There are numerous ways of calculating bootstrap CIs and p-values. The main issue is that it is impossible for the bootstrap to generate data under a null hypothesis. The permutation test is a viable resampling based alternative to this. To use a proper bootstrap you must make some assumptions about the sampling distribution of the test statistic.
A comment about lack of invariance of testing: it is entirely possible to find 95% CIs not inclusive of the null yet a p > 0.05 or vice versa. To have better agreement, the calculation of bootstrap samples under the null must be dope as β∗0=β^−β^∗ rather than β∗0=β^∗−β^. That is to say if the density is skewed right in the bootstrap sample, the density must be skewed left in the null. It is not really possible to invert tests for CIs with non-analytical (e.g. resampling) solutions such as this.
normal bootstrap
One approach is a normal bootstrap where you take the mean and standard deviation of the bootstrap distribution, calculate the sampling distribution under the null by shifting the distribution and using the normal percentiles from the null distribution at the point of the estimate in the original bootstrap sample. This is a reasonable approach when the bootstrap distribution is normal, visual inspection usually suffices here. Results using this approach are usually very close to robust, or sandwich based error estimation which is robust against heteroscedasticity and/or finite sample variance assumptions. The assumption of a normal test statistic is a stronger condition of the assumptions in the next bootstrap test I will discuss.
percentile bootstrap
Another approach is the percentile bootstrap which is what I think most of us consider when we speak of the bootstrap. Here, the bootstrapped distribution of parameter estimates an empirical distribution of the sample under the alternative hypothesis. This distribution can possibly be non-normal. A 95% CI is easily calculated by taking the empirical quantiles. But one important assumption is that such a distribution is pivotal. This means that if the underlying parameter changes, the shape of the distribution is only shifted by a constant, and the scale does not necessarily change. This is a strong assumption! If this holds, you can generate the "distribution of the statistic under the null hypothesis" (DSNH or F∗0) by subtracting the bootstrap distribution from the estimates, then calculating what percentage of the DSNH is "more extreme" than your estimate by using 2×min(F∗0(β^),1−F∗0(β^))
Studentized bootstrap
The easiest bootstrap solution to calculating p-values is to use a studentized bootstrap. With each bootstrap iteration, calculate the statistic and its standard error and return the student statistic. This gives a bootstrapped student distribution for the hypothesis which can be used to calculate cis and p-values very easily. This also underlies the intuition behind the bias-corrected-accelerated bootstrap. The t-distribution shifts much more easily under the null since outlying results are downweighted by their corresponding high variance.
Programming example
As an example, I'll use the city
data in the bootstrap package. The bootstrap confidence intervals are calculated with this code:
ratio <- function(d, w) sum(d$x * w)/sum(d$u * w)

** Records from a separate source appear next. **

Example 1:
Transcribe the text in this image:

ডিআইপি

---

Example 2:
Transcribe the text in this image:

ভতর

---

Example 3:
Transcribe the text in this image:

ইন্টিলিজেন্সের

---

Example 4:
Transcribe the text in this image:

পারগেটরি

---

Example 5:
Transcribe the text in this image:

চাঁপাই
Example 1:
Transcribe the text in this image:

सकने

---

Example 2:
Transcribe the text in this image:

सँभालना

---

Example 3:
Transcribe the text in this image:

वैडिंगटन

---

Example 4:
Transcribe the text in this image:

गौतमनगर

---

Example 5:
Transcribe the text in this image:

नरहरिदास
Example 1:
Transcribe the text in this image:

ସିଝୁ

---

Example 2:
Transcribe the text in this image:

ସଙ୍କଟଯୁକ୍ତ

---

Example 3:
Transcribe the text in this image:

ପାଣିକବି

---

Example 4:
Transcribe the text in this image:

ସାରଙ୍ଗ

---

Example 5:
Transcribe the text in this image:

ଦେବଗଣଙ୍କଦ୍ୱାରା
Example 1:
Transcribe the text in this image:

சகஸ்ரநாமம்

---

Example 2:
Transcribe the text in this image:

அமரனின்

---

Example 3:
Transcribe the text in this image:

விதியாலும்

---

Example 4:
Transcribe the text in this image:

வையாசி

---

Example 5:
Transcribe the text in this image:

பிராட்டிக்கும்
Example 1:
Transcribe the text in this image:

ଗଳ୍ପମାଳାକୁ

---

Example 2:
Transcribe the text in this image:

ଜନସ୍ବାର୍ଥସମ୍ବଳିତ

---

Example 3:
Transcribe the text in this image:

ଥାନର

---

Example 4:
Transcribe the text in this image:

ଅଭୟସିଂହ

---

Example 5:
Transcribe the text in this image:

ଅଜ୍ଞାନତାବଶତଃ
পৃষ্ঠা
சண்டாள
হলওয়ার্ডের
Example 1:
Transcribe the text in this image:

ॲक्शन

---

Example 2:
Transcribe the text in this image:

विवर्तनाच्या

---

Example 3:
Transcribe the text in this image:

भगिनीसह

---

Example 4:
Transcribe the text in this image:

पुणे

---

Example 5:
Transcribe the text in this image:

city.boot <- boot(city, ratio, R = 999, stype = "w", sim = "ordinary")
boot.ci(city.boot, conf = c(0.90, 0.95),
type = c("norm", "basic", "perc", "bca"))
and produce this output:
BOOTSTRAP CONFIDENCE INTERVAL CALCULATIONS
Based on 999 bootstrap replicates
CALL :
boot.ci(boot.out = city.boot, conf = c(0.9, 0.95), type = c("norm",
"basic", "perc", "bca"))
Intervals :
Level Normal Basic
90% ( 1.111, 1.837 ) ( 1.030, 1.750 )
95% ( 1.042, 1.906 ) ( 0.895, 1.790 )
Level Percentile BCa
90% ( 1.291, 2.011 ) ( 1.292, 2.023 )
95% ( 1.251, 2.146 ) ( 1.255, 2.155 )
Calculations and Intervals on Original Scale
The 95% CI for the normal bootstrap is obtained by calculating:
with(city.boot, 2*t0 - mean(t) + qnorm(c(0.025, 0.975)) %o% sqrt(var(t)[1,1]))

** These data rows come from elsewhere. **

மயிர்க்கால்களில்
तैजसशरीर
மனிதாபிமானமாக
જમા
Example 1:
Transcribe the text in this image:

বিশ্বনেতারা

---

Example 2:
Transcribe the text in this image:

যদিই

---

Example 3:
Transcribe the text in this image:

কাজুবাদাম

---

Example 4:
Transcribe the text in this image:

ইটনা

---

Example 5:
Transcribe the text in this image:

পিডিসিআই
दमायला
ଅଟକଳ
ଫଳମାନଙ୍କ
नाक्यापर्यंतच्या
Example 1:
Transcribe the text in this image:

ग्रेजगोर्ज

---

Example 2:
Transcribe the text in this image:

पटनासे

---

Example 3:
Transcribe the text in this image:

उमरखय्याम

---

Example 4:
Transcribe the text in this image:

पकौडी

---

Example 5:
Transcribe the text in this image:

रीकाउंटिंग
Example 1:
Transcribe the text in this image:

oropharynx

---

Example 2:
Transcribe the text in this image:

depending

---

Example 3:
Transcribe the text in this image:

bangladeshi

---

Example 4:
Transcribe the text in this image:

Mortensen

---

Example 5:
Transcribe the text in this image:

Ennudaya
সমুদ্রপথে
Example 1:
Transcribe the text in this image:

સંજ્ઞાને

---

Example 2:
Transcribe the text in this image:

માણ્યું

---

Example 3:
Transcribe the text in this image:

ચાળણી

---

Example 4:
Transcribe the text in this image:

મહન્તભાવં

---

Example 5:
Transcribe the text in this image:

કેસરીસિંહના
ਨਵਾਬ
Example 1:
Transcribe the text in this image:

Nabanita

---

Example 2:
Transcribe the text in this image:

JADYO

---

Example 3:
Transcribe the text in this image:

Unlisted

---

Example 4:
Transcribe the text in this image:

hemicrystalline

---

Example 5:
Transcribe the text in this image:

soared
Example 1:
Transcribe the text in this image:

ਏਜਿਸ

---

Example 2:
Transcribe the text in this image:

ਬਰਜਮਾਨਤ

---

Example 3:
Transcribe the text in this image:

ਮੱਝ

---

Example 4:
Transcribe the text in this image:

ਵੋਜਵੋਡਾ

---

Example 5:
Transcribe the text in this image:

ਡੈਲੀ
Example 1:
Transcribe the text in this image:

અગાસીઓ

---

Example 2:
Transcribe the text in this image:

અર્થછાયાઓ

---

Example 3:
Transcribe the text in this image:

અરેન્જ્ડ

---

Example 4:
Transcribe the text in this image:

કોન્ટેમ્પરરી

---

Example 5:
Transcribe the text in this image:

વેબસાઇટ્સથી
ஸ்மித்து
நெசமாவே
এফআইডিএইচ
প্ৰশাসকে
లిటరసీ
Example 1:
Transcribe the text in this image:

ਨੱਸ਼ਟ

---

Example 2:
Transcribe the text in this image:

The p-value is thus obtained:
> with(city.boot, pnorm(abs((2*t0 - mean(t) - 1) / sqrt(var(t)[1,1])), lower.tail=F)*2)
[1] 0.0315
Which agrees that the 95% normal CI does not include the null ratio value of 1.
The percentile CI is obtained (with some differences due to methods for ties):
quantile(city.boot$t, c(0.025, 0.975))
And the p-value for the percentile bootstrap is:
cvs <- quantile(city.boot$t0 - city.boot$t + 1, c(0.025, 0.975))
mean(city.boot$t > cvs[1] & city.boot$t < cvs[2])
Gives a p of 0.035 which also agrees with the confidence interval in terms of the exclusion of 1 from the value. We cannot in general observe that, while the width of the percentile CI is nearly as wide as the normal CI and that the percentile CI is further from the null that the percentile CI should provide lower p-values. This is because the shape of the sampling distribution underlying the CI for the percentile method is non-normal.